Was sind Russensteine?
Dieses Wort war lange Zeit unter Bauhandwerkern in der hessischen Umgangssprache üblich, vor allem in Oberhessen. Es ist aber in keinem Lexikon des 18. und 19. Jahrhunderts verzeichnet. Die Menschen im Vogelsberg verstehen darunter Mauersteine („Ziegel“), die im Feldbrand oder Lehmbrand auf einfachste Weise hergestellt wurden für schmucklose Zweckbauten. Die Herkunft dieses speziellen Begriffs ist unklar, da dieser meist nur mündlich überliefert wurde. Manche haben den „Ruß“ in Verdacht, der beim Brennen des Lehms entsteht, andere denken sogar an die rotbraune Erde („terra rossa“) der alten Römer. Die am häufigsten genannte Vermutung trifft wahrscheinlich zu: Nach den napoleonischen Feldzügen vor rund 200 Jahren seien zwangsrekrutierte Deutsche in russische Kriegsgefangenschaft geraten, wo sie diese spezielle Arbeitstechnik der Mauerziegelherstellung kennenlernten und – nach glücklicher Rückkehr – dann erfolgreich ausübten.
Für diese Wortherkunft spricht auch, dass der Begriff Russenstein in den hessischen Staatsarchiven erstmalig im Jahre 1842 erwähnt wird.(4) Zeitungsberichte aus Frankfurt/Main aus den 1890 er Jahren berichten von mehreren Unfällen mit Russensteinen.(5) Das Wort Russenstein wird, vor allem durch dorfgeschichtliche Forschungen, in ganz süd- und Mittelhessen überliefert, zum Beispiel in Gimbsheim, Dörnigheim, Großostheim, aber auch in Wüstwillenroth im Vogelsberg.
Wie kamen die Russensteine zur Keißnerschen Scheune?

**GEGEBENES MATERIAL:**
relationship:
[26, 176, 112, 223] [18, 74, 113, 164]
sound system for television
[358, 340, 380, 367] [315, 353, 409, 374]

**AUFGABE 1:**
Stimmen die Aussagen (a), (b) und (c) mit dem Text über Russensteine überein? Beantworten Sie jede mit Ja oder Nein und zitieren Sie die entscheidenden Worte wörtlich.
(a) Das Wort Russenstein ist in Lexika des 18. Jahrhunderts verzeichnet.
(b) In den hessischen Staatsarchiven wird der Begriff Russenstein erstmals im Jahr 1842 erwähnt.
(c) Russensteine wurden für reich verzierte Bauten hergestellt.
**AUFGABE 2:**
Fassen Sie den Absatz des Textes über Russensteine, der mit „Dieses Wort war lange Zeit“ beginnt, als Stichpunktliste zusammen und behalten Sie dabei seine wesentlichen Fakten bei.
**AUFGABE 3:**
Führen Sie den Text über Russensteine im Anschluss an seinen letzten Satz fort.
Das Material stammt aus einer anderen Quelle als der Text.

**ERGEBNIS 1:**
(a) Nein: „Es ist aber in keinem Lexikon des 18. und 19. Jahrhunderts verzeichnet.“
(b) Ja: „dass der Begriff Russenstein in den hessischen Staatsarchiven erstmalig im Jahre 1842 erwähnt wird“
(c) Nein: „für schmucklose Zweckbauten“

**ERGEBNIS 2:**
- Das Wort war lange unter Bauhandwerkern in der hessischen Umgangssprache üblich, vor allem in Oberhessen.
- In keinem Lexikon des 18. und 19. Jahrhunderts ist es verzeichnet.
- Im Vogelsberg bezeichnet es Mauersteine („Ziegel“), die im Feldbrand oder Lehmbrand auf einfachste Weise für schmucklose Zweckbauten hergestellt wurden.
- Die Herkunft des Begriffs ist unklar, da er meist nur mündlich überliefert wurde.
- Vermutungen zur Herkunft:
  - der „Ruß“, der beim Brennen des Lehms entsteht
  - die rotbraune Erde („terra rossa“) der alten Römer
  - am häufigsten genannt und wahrscheinlich zutreffend: Zwangsrekrutierte Deutsche gerieten nach den napoleonischen Feldzügen vor rund 200 Jahren in russische Kriegsgefangenschaft, lernten dort diese Technik der Mauerziegelherstellung kennen und übten sie nach ihrer Rückkehr erfolgreich aus.

**ERGEBNIS 3:**
Aber welcher Handwerker, welche Fabrikationsstätte brannte / fertigte diese Steine in Vaitshain? Nachforschungen in den Archiven erbrachten Brennöfen im 19. Jahrhundert in ganz Hessen, aber von einer solchen Feldbrandanlage oder gar einer Ziegelei gibt es bei uns in Grebenhain keinerlei Nachweis – anders als in südhessischen Gemeinden, deren Lokalhistoriker detaillierte Angaben dazu machen konnten.(6,7,8)
Ältere Mitbürger erinnern sich, dass es eine Lehmgrube am nordöstlichen Ortsausgang von Vaitshain gab; neben der Strasse in Richtung Nösberts-Weidmoos (Flurname „Im Biegen“). Der günstige Standort dort wurde dann auch zum Betrieb einer Produktionsstätte von Russensteinen genutzt. Der Besitzer des Betriebs hieß Müller, Hausname „Schmelze“.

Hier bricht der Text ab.